The following information regarding the insidious Malware software was posted on Eastman’s Online Genealogy Blog today as follows:
“Mac users have always felt smug that their systems were immune from viruses, trojan horses and other malware (malevolent software). Those were always problems for Windows users, not for anyone else. Unfortunately, the world has now become a bit more complex. I encountered a Mac infected file this morning.
Luckily, it is easy for Mac users to avoid the problem or, if already infected, to remove it within seconds.
The piece of malware that’s currently making the rounds is called Mac Defender (there are other variants called Mac Protector and Mac Security). It’s not particularly sophisticated. Infections occur because of the following sequence of events:
A user does a Google image search.
- Among the listings are poisoned listings.

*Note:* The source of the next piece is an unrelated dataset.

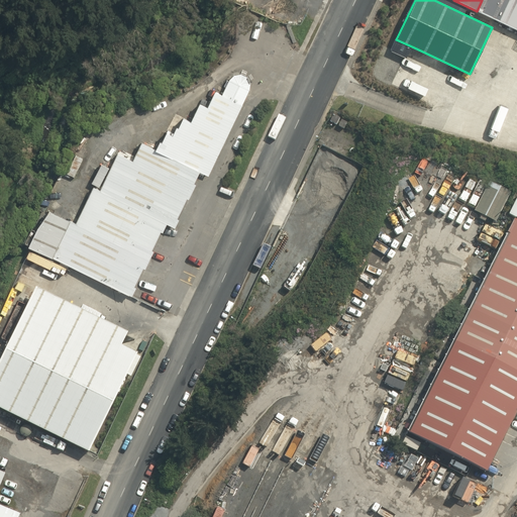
[(516,0),(482,0),(477,11),(516,29),(516,0)]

- Clicking on these listings will take the Mac user to a web page that looks a lot like the Mac OS X Finder (the website uses browser and OS detect scripts to deliver different views and malware for different operating systems).
- The fake Finder displays a ‘Scanning for viruses’ message followed by the inevitable ‘Your computer is at risk!’ message and offers a ‘Fix your problem’ link.

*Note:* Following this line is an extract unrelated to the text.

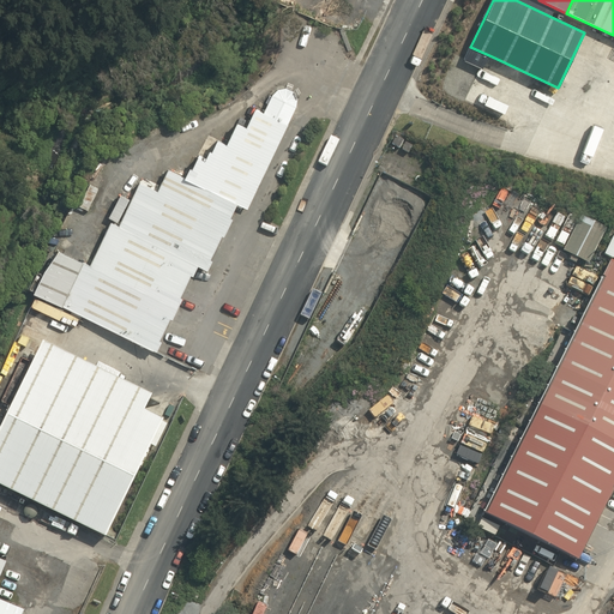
[(263,113),(288,125),(296,107),(296,100),(293,91),(286,88),(276,90),(271,96),(263,113)]
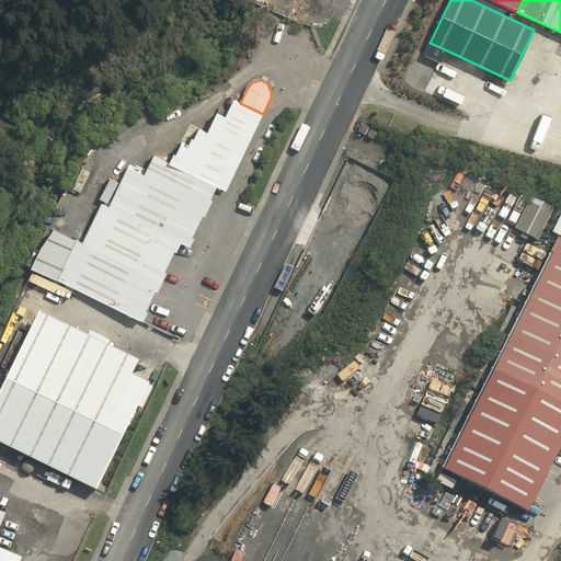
[(168,163),(216,185),(226,191),(263,114),(240,103),(232,100),(225,116),(216,112),(206,133),(197,128),(192,139),(190,138),(186,147),(180,145),(174,155),(172,153),(168,163)]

- Clicking on the link takes the user to the page where the user can download the Trojan.
- The users clicks and installs the Trojan
- Trojan nags users for money to remove malware.
This scheme will be familiar to most Windows users as the Windows version of that Trojan has been around for two or three years. The only thing new is the Mac variant.
Luckily, it is easy to avoid this new problem: don’t download it! That is what I did this morning when I encountered the infected file online: I left without downloading anything. The so-called Mac Defender program will not do anything to your Mac until you click on the download icon. If you don’t click, you don’t get infected.
Here’s my advice to all Mac and Windows users: If you ever see an unexpected message pop up on your screen that asks you to download a file to “fix a problem” that you didn’t know you had, DON’T DO IT! Immediately leave the site without downloading any file. If you have doubts as to whether you are infected or not, obtain a good anti-virus program from a well-known and respected anti-virus company and test with that. You can find a number of high-quality FREE anti-virus programs available for Windows and at least one for Macintosh systems. Don’t trust questionable programs from companies you never heard of.
Sophos offers a great FREE anti-virus program for Macs. You can read about it in my earlier article at http://goo.gl/NljDg. I installed Sophos on my Mac desktop and laptop systems several months ago.
If it is too late and your Mac is already infected, don’t dispair. It is easy to remove this one. You can find a simple guide for removing Mac Defender at http://goo.gl/LlCkW.
Linux and UNIX users still have no known virus problems.”